Rigorous Computational Dynamics
mini chomp
The existence of chaotic dynamics was first demonstrated by Poincare more than a century ago. Its relevance to science and engineering exploded 50 years ago with the advent of the computer and the ability to simulate concrete nonlinear systems. This in turn stimulated the development of the very rich and beautiful theory of dynamical systems. And yet, given a particular nonlinear ODE any comprehensive understanding of the associated dynamics is typically obtained through numerical methods which are not rigorous and may be misleading in some critical cases of particular interest. Motivated by this quandary we are working on developing the analytic and computational foundations for computer assisted proofs in ODEs.
topological measurements of the structure of invariant sets
Coarse, topological measurements of dynamical systems defined by maps can be used to uncover information about invariant sets for the system.  These techniques are based on the Conley index and have been used to detect invariant structures from fixed points and periodic orbits, to connecting orbits and sets which exhibit chaotic symbolic dynamics.  More notably, these techniques have been used to study both finite-dimensional and infinite-dimensional systems and to prove the existence of unstable invariant sets. The method relies on first building a pair of compact sets called an index pair and then computing the relative homology of the pair.  This information is then used to make conclusions about the associated invariant structures.  
One of the most efficient methods for determining the equilibria of a continuous parameterized family of differential equations is to use predictor-corrector continuation techniques. In the case of partial differential equations this procedure must be applied to some finite dimensional approximation which of course raises the question of the validity of the output. We introduce a new technique that combines the information obtained from the predictor-corrector steps with ideas from rigorous computations and verifies that the numerically produced equilibrium for the finite dimensional system can be used to explicitly define a set which contains a unique equilibrium for the infinite dimensional partial differential equation.
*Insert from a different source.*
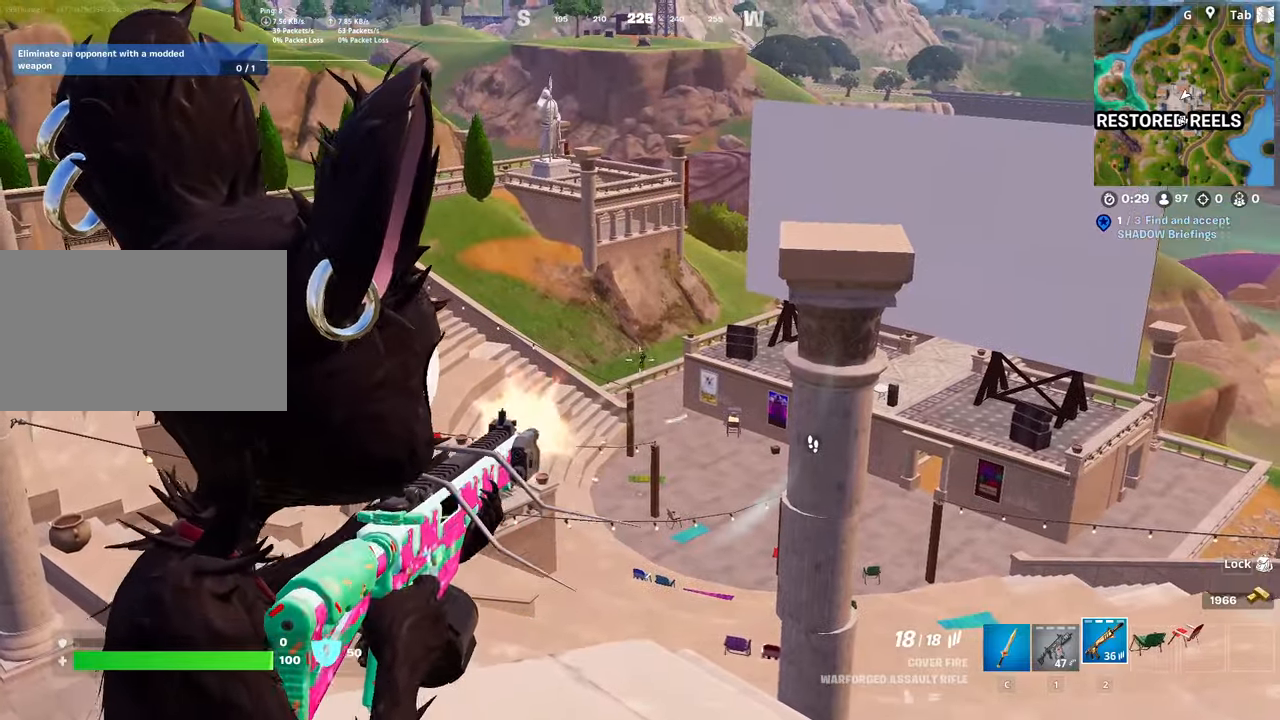
{"keys": [], "mouse": ["left", "right"], "mouse_move": "down", "events": []}
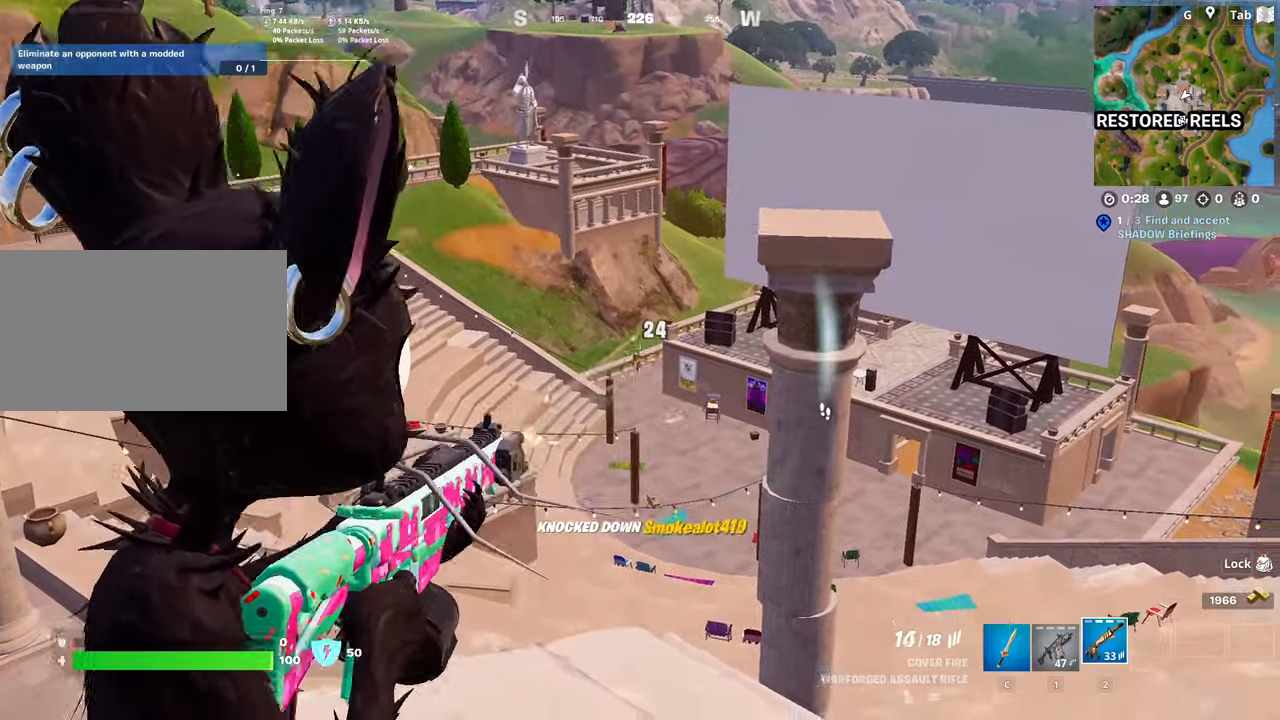
{"keys": ["ctrl", "d", "w"], "mouse": [], "mouse_move": "left", "events": [[17, "s", "down"], [67, "d", "down"], [67, "mouse_left", "up"], [67, "mouse_right", "up"], [151, "s", "up"], [251, "w", "down"], [351, "ctrl", "down"]]}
A method based on the Conley index theory for proving the existence of periodic trajectories in a smooth dynamical system in Euclidean space is developed. This method can be applied in the cases where a hyperbolic periodic orbit is numerically observed. The method uses cubical index pairs and requires the computation of the map induced in homology by the cubical index map.
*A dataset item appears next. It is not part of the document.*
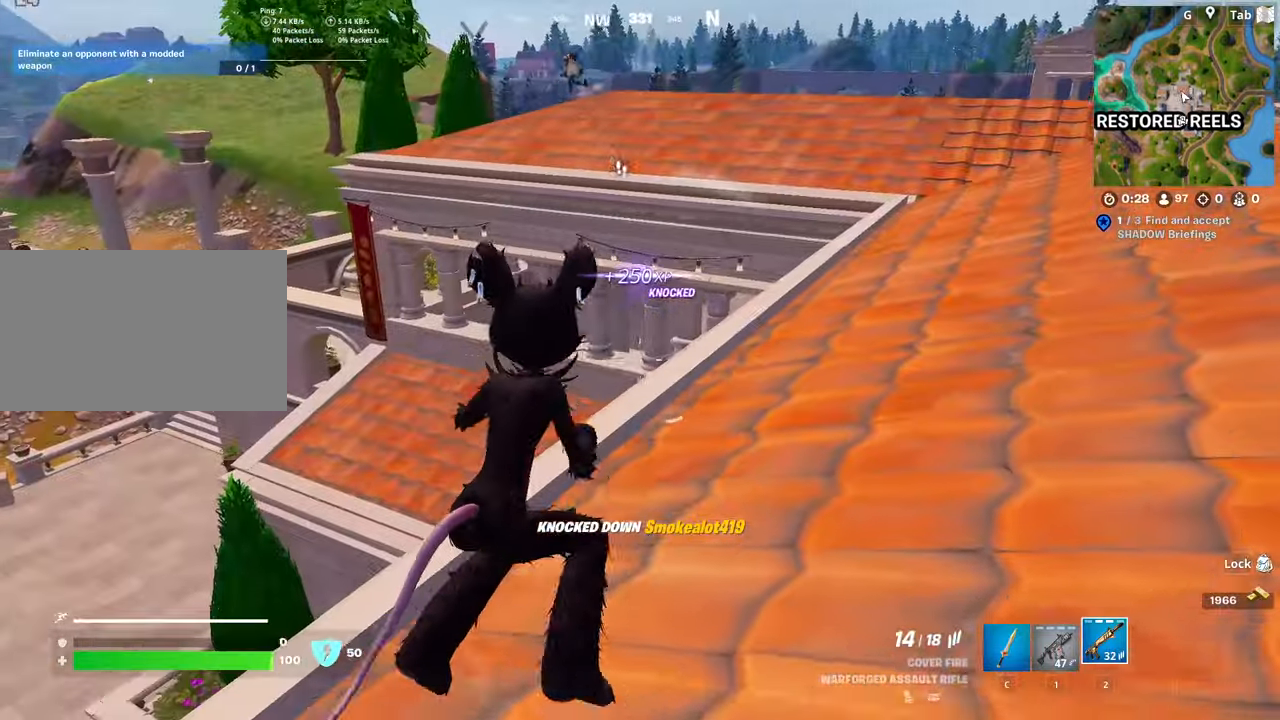
{"keys": ["1", "d", "w"], "mouse": [], "mouse_move": "up-left", "events": [[133, "ctrl", "up"], [500, "1", "down"]]}
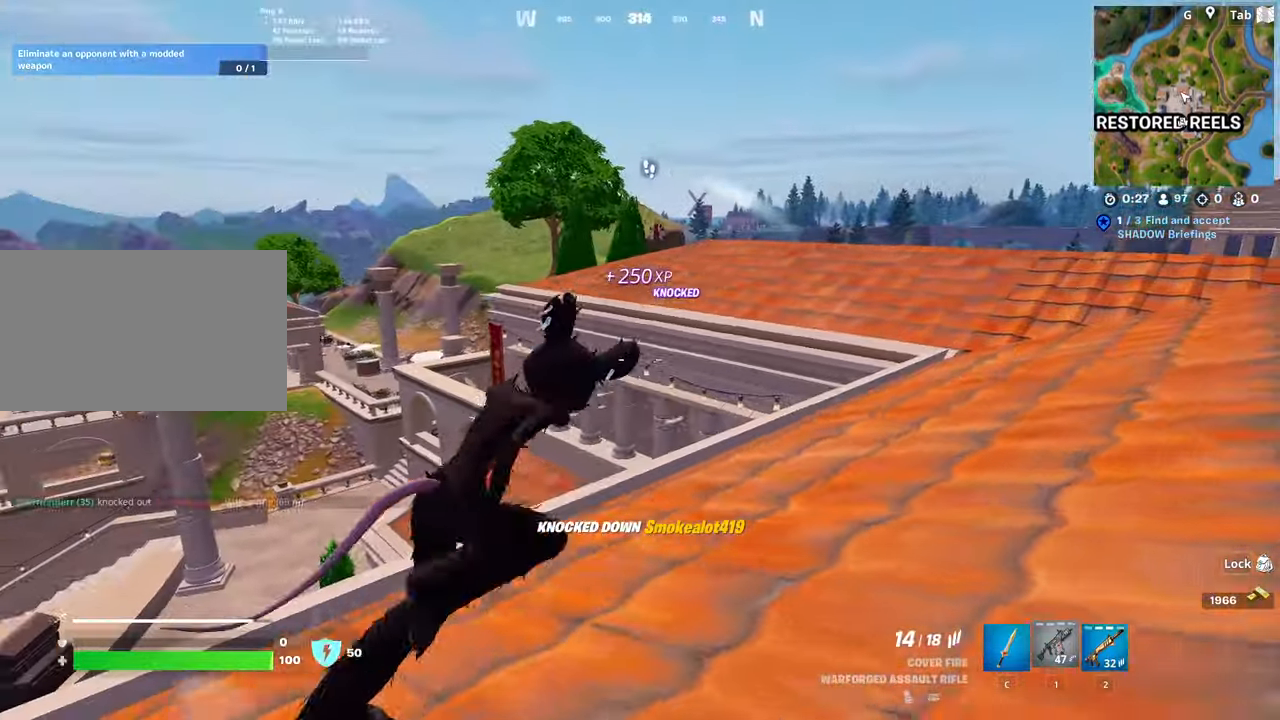
{"keys": ["d", "w"], "mouse": [], "mouse_move": "still", "events": [[134, "1", "up"], [134, "d", "up"], [334, "d", "down"]]}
Biological and physical systems often exhibit distinct structures at different spatial/temporal scales. Persistent homology is an algebraic tool that provides a mathematical framework for analyzing the multi-scale structures frequently observed in nature. We develop a theoretical framework for algorithmically computing an arbitrarily good approximation of the persistence generated by the sub-level sets of a real valued functions on CW-complex. We also investigate a priori and a posteriori bounds of the approximation error introduced by our method. In the case where the function's domain is a square, we have developed code which will compute the persistence diagrams of the function, and the associated error bounds.